Create several datasets with the builder and visualize

In [5]:
from datagen.covshift.selector import  FeatureSelector
from datagen.covshift.builder import  CovShiftBuilder
from datagen.visualize import visualize_shift2d_px, visualize_shift3d_px
from evaluate.evaluate import analyze_data

# configure dataset generation
init_classification = dict(n_samples=5000, n_features=2, n_informative=2, n_repeated=0, n_redundant=0)
selector = FeatureSelector(n_global=1000, n_source=1000, n_target=1000, source_scale=1, target_scale=1, bias_dist=2)
builder = CovShiftBuilder(init_classification, selector)

runs = 2
for _ in range(runs):
    data = builder.generate()
    visualize_shift2d_px(*data)
    metrics = analyze_data(data)
    for key in metrics:
        print(f"{key}: {metrics[key]}")

num-global: 2000
uniqueness-global: 1.0
class-marginal-global: 0.4975
num-source: 1000
uniqueness-source: 0.532
class-marginal-source: 0.514
num-target: 1000
uniqueness-target: 0.711
class-marginal-target: 0.481


num-global: 2000
uniqueness-global: 1.0
class-marginal-global: 0.513
num-source: 1000
uniqueness-source: 0.552
class-marginal-source: 0.509
num-target: 1000
uniqueness-target: 0.701
class-marginal-target: 0.517


In [4]:
from datagen.conceptshift.selector import DomainSelector
from datagen.conceptshift.shifter import Shifter
from datagen.conceptshift.builder import ConceptShiftDataBuilder
from datagen.visualize import visualize_shift2d_px, visualize_shift3d_px
from evaluate.evaluate import analyze_data

# configure dataset generation
init_classification = dict(n_samples=5000, n_features=2, n_informative=2, n_repeated=0, n_redundant=0)
shifter = Shifter(n_domains=2, rot=.25, trans=1, scale=2)
selector = DomainSelector(n_global=1000, n_source=1000, n_target=1000, n_domains_source=1, n_domains_target=1)

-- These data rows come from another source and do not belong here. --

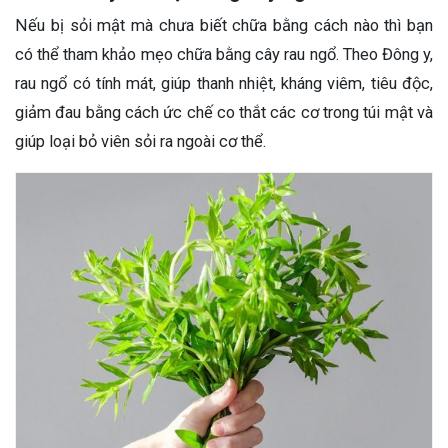
Nếu bị sỏi mật mà chưa biết chữa bằng cách nào thì bạn
có thể tham khảo mẹo chữa bằng cây rau ngổ. Theo Đông y,
rau ngổ có tính mát, giúp thanh nhiệt, kháng viêm, tiêu độc,
giảm đau bằng cách ức chế co thắt các cơ trong túi mật và
giúp loại bỏ viên sỏi ra ngoài cơ thể.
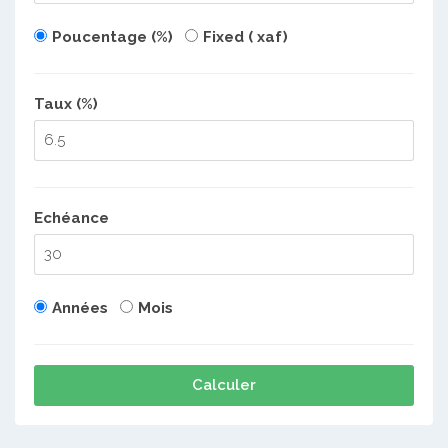
Poucentage (%)
Fixed ( xaf)
Taux (%)
Echéance
Années
Mois
Calculer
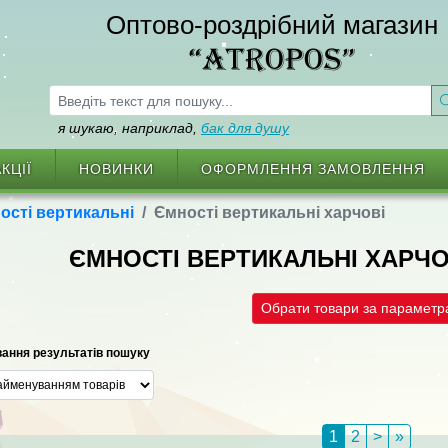
Оптово-роздрібний магазин
“ATROPOS”
я шукаю, наприклад,
бак для душу
КЦІЇ
НОВИНКИ
ОФОРМЛЕННЯ ЗАМОВЛЕННЯ
ості вертикальні
Ємності вертикальні харчові
ЄМНОСТІ ВЕРТИКАЛЬНІ ХАРЧ
Обрати товари за парамет
ання результатів пошуку
1
2
>
»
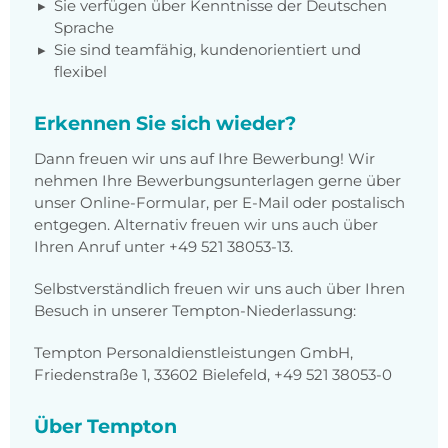
Sie verfügen über Kenntnisse der Deutschen
Sprache
Sie sind teamfähig, kundenorientiert und
flexibel
Erkennen Sie sich wieder?
Dann freuen wir uns auf Ihre Bewerbung! Wir
nehmen Ihre Bewerbungsunterlagen gerne über
unser Online-Formular, per E-Mail oder postalisch
entgegen. Alternativ freuen wir uns auch über
Ihren Anruf unter +49 521 38053-13.
Selbstverständlich freuen wir uns auch über Ihren
Besuch in unserer Tempton-Niederlassung:
Tempton Personaldienstleistungen GmbH,
Friedenstraße 1, 33602 Bielefeld, +49 521 38053-0
Über Tempton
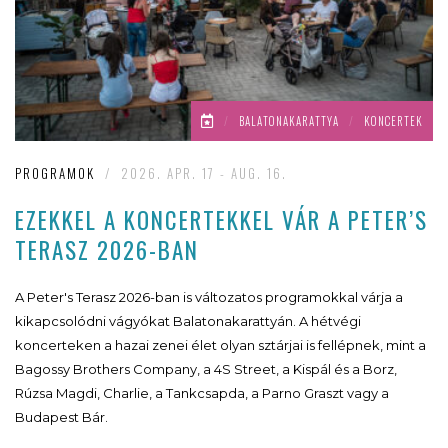
/
BALATONAKARATTYA
/
KONCERTEK
PROGRAMOK
/
2026. APR. 17 - AUG. 16.
EZEKKEL A KONCERTEKKEL VÁR A PETER’S
TERASZ 2026-BAN
A Peter's Terasz 2026-ban is változatos programokkal várja a
kikapcsolódni vágyókat Balatonakarattyán. A hétvégi
koncerteken a hazai zenei élet olyan sztárjai is fellépnek, mint a
Bagossy Brothers Company, a 4S Street, a Kispál és a Borz,
Rúzsa Magdi, Charlie, a Tankcsapda, a Parno Graszt vagy a
Budapest Bár.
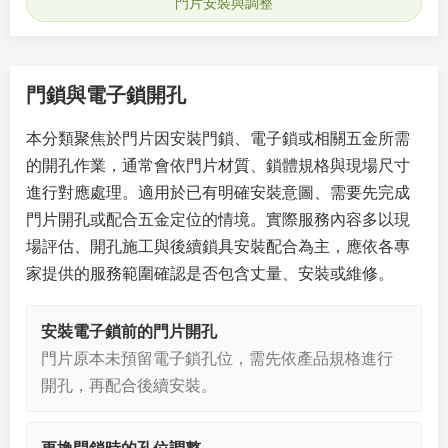
門片安裝與調整
門鎖與電子鎖開孔
本分類聚焦於門片因安裝門鎖、電子鎖或相關五金所需
的開孔作業，通常會依門片材質、鎖體規格與現場尺寸
進行對應處理。適用於已有明確安裝意圖、需要先完成
門片開孔或配合五金定位的情境。實際服務內容多以現
場評估、開孔施工與後續鎖具安裝配合為主，應依各專
家提供的服務範圍確認是否包含丈量、安裝或維修。
安裝電子鎖前的門片開孔
門片原本未預留電子鎖孔位，需先依產品規格進行
開孔，再配合後續安裝。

builder = ConceptShiftDataBuilder(init_classification, shifter, selector)

runs = 2
for _ in range(runs):
    data = builder.generate()
    visualize_shift2d_px(*data)
    metrics = analyze_data(data)
    for key in metrics:
        print(f"{key}: {metrics[key]}")

num-global: 1000
uniqueness-global: 1.0
class-marginal-global: 0.517
num-source: 1000
uniqueness-source: 1.0
class-marginal-source: 0.485
num-target: 1000
uniqueness-target: 1.0
class-marginal-target: 0.501


num-global: 1000
uniqueness-global: 1.0
class-marginal-global: 0.513
num-source: 1000
uniqueness-source: 1.0
class-marginal-source: 0.499
num-target: 1000
uniqueness-target: 1.0
class-marginal-target: 0.508